_SUPPLIED DATA_.
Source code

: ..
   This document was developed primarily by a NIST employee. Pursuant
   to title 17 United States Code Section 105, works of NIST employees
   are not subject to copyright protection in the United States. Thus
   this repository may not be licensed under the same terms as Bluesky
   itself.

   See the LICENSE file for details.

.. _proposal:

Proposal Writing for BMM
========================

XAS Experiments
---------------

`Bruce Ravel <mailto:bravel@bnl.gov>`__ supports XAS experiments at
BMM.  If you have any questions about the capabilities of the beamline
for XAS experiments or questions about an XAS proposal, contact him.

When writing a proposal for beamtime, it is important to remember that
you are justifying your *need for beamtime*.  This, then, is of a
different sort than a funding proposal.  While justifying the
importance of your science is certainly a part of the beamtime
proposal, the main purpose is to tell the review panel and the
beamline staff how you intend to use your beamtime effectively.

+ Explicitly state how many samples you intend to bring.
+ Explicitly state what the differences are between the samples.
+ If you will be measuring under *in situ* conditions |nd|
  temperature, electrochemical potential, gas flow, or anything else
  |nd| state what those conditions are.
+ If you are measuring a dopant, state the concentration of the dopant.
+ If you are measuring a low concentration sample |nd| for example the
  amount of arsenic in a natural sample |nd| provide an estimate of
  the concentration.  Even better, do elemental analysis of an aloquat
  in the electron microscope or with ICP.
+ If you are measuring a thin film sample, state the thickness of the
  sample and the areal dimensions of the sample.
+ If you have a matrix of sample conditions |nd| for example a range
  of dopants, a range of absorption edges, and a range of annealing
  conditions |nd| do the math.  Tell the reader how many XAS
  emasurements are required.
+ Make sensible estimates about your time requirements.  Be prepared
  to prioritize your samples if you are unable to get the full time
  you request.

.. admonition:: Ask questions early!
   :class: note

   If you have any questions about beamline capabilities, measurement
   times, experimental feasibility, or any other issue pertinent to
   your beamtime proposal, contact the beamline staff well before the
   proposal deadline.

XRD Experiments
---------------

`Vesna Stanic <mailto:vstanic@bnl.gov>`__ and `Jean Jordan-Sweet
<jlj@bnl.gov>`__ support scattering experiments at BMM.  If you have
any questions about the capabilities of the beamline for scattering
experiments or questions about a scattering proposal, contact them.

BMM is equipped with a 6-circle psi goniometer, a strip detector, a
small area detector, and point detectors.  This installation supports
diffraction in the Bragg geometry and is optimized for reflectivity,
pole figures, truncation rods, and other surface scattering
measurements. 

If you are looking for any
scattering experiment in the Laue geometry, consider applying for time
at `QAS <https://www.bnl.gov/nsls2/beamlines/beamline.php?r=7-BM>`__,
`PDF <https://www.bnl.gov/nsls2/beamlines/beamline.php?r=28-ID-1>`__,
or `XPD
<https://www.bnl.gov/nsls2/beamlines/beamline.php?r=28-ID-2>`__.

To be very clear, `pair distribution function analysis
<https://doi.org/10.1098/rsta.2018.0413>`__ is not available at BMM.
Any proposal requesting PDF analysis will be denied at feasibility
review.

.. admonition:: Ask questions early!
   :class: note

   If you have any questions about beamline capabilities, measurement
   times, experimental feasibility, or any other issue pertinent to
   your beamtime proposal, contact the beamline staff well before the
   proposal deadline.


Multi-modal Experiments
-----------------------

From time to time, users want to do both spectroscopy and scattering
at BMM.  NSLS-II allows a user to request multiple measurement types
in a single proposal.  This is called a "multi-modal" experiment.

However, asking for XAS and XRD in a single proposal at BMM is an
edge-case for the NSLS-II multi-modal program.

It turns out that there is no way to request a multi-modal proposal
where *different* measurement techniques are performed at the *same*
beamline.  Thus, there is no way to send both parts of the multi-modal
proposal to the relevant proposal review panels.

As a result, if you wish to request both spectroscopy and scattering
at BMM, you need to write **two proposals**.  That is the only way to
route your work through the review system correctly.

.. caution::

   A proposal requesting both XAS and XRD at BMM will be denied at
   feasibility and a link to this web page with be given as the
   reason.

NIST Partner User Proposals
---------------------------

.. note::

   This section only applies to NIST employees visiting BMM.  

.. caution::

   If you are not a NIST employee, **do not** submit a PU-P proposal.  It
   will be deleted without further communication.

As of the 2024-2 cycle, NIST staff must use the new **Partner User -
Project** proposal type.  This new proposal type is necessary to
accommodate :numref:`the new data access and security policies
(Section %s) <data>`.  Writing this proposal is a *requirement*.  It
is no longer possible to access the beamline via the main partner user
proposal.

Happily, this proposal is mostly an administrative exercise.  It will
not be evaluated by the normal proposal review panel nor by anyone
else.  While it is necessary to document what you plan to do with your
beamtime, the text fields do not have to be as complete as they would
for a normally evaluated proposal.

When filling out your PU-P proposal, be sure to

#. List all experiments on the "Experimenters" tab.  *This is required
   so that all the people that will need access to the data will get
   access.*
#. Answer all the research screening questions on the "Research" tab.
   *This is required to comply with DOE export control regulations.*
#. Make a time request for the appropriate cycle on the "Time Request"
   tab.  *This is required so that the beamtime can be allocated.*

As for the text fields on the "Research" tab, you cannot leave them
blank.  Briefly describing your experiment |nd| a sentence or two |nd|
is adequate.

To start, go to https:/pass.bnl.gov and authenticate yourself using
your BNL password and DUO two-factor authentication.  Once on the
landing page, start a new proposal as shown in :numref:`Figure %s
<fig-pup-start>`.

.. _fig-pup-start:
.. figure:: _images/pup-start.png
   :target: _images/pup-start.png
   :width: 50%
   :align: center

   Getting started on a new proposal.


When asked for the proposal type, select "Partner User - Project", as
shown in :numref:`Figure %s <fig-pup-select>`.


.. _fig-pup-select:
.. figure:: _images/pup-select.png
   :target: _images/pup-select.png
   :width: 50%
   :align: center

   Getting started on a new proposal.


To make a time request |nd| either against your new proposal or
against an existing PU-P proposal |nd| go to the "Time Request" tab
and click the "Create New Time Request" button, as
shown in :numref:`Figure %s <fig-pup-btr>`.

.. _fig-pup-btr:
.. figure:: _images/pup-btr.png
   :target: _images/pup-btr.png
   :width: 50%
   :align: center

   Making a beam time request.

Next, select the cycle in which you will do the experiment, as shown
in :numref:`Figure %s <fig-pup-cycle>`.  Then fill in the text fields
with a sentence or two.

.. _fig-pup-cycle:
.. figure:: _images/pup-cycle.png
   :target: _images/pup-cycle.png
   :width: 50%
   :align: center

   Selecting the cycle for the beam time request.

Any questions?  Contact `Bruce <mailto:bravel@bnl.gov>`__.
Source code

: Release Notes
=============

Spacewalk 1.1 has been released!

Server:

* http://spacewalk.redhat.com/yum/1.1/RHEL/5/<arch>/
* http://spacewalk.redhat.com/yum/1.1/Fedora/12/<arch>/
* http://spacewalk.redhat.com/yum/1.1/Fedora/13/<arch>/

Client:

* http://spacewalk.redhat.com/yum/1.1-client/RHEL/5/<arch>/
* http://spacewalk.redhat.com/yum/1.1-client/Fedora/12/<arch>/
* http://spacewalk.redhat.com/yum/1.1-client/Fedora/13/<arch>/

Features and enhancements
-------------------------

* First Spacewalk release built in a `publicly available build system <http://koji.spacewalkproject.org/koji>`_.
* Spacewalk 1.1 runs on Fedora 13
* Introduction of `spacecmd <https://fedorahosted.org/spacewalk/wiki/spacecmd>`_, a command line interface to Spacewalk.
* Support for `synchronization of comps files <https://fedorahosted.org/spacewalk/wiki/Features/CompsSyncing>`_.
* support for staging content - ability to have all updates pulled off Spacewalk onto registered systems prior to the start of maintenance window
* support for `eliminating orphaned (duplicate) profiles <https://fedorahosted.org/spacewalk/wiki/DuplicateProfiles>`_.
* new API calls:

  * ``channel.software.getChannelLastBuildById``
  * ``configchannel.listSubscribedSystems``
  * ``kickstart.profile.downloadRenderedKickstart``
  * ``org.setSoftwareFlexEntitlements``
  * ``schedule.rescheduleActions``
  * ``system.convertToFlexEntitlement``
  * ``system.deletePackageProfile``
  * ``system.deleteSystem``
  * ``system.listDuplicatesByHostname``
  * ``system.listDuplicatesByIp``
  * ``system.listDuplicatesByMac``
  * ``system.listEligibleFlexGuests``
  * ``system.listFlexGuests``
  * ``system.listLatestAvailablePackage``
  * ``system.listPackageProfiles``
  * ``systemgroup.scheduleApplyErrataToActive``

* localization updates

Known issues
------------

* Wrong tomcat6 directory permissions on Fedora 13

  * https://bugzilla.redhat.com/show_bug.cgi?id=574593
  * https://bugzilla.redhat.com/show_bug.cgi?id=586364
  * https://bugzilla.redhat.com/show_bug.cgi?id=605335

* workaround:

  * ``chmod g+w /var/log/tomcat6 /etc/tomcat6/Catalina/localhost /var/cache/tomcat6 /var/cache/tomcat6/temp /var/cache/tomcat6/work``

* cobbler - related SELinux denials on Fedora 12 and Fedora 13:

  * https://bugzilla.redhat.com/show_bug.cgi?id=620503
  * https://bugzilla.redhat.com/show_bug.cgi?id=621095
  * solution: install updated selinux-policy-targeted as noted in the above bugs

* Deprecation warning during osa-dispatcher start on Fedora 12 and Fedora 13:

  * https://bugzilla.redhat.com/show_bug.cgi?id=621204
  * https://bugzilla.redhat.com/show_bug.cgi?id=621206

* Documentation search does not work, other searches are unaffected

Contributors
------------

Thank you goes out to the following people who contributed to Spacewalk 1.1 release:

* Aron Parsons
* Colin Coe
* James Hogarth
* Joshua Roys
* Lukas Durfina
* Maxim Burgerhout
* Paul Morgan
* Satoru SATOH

_INSTRUCTION_.
With "about" as the search string, filter the records and return each line that has it.

_RESPONSE AREA_.
BMM.  If you have any questions about the capabilities of the beamline
for XAS experiments or questions about an XAS proposal, contact him.
+ Make sensible estimates about your time requirements.  Be prepared
   If you have any questions about beamline capabilities, measurement
any questions about the capabilities of the beamline for scattering
experiments or questions about a scattering proposal, contact them.
   If you have any questions about beamline capabilities, measurement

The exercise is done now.